Could America survive without religion? This is the question posed by Catholic philosopher and lawyer Robert George at Public Discourse.
That this question can even be posed is a measure of how greatly our culture has changed. As George points out, the leading American founders took it for granted that political institutions like America’s–that is, free political institutions in which the people govern–could only be sustained by a religious populace.
This understanding was probably still pretty strong as recently as a generation ago. The Americans of that time had their political thinking shaped by the big political conflicts of the middle of the twentieth century: namely, World War II and the Cold War. In World War II the leaders of the western democracies–men like Churchill and Roosevelt–sometimes characterized the war as a fight against forces that intended to destroy Christian civilization. That kind of rhetoric reinforced the sense that the democratic, free west was somehow still an outgrowth of the older Christendom. And during the Cold War it was obvious that communism was atheistic and hostile to the west not only because of its economic system but also because of its religion. And, again, western leaders emphasized these things.
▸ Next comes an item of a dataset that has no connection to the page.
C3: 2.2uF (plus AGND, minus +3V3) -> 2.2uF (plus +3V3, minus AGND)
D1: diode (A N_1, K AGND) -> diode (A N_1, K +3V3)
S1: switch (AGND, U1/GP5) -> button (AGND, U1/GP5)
President Eisenhower supported adding the words “under God” to the Pledge of Allegiance because, he said, it was important to distinguish America’s way of life from atheistic communism.
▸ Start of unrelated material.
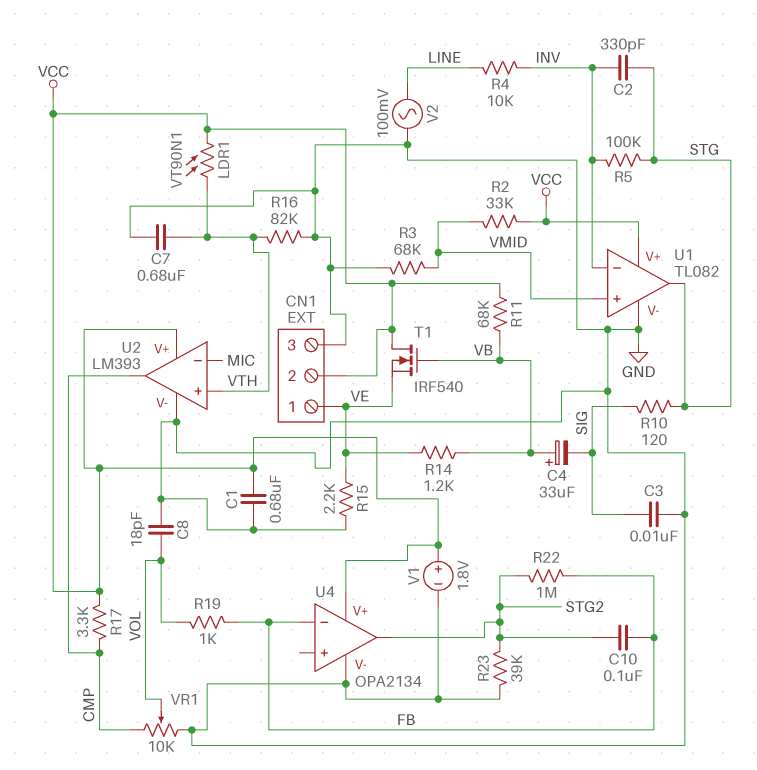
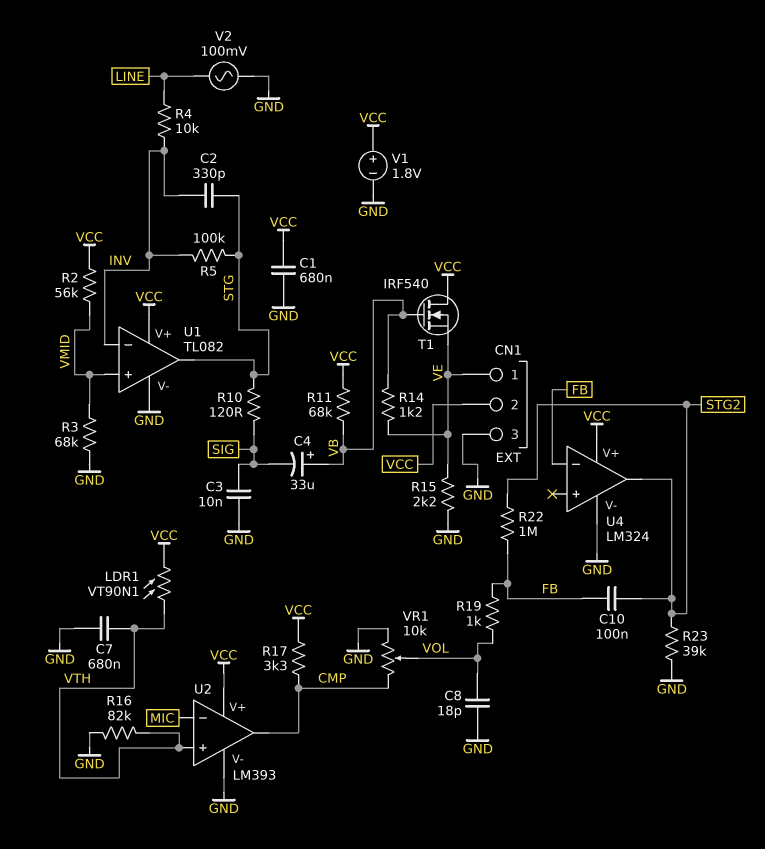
R2: 33k (VCC, VMID) -> 56k (VCC, VMID)
U4: OPA2134 -> LM324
This kind of thinking is much less prevalent today, but George’s essay invites us to reconsider it. And in fact he reminds us that it is not quite right, as I said above, to say that the founders took it for granted that religion was essential to democracy and freedom. Rather, they openly argued for that proposition. They did not argue for it at length, but there are passages in the writings and speeches of the leading founders where they indicate that they believe that religion is necessary to sustaining the morality that leads people to respect each other’s rights.
Of course, the modern person who is not so interested in religion might respond that it does not matter what the founders thought. They might, after all, be wrong about democracy’s dependence on religion. It is true that they might be, but that possibility does not excuse us in dismissing their thoughts on this question. It instead invites us to reconsider their arguments. This is precisely what George does in his valuable article.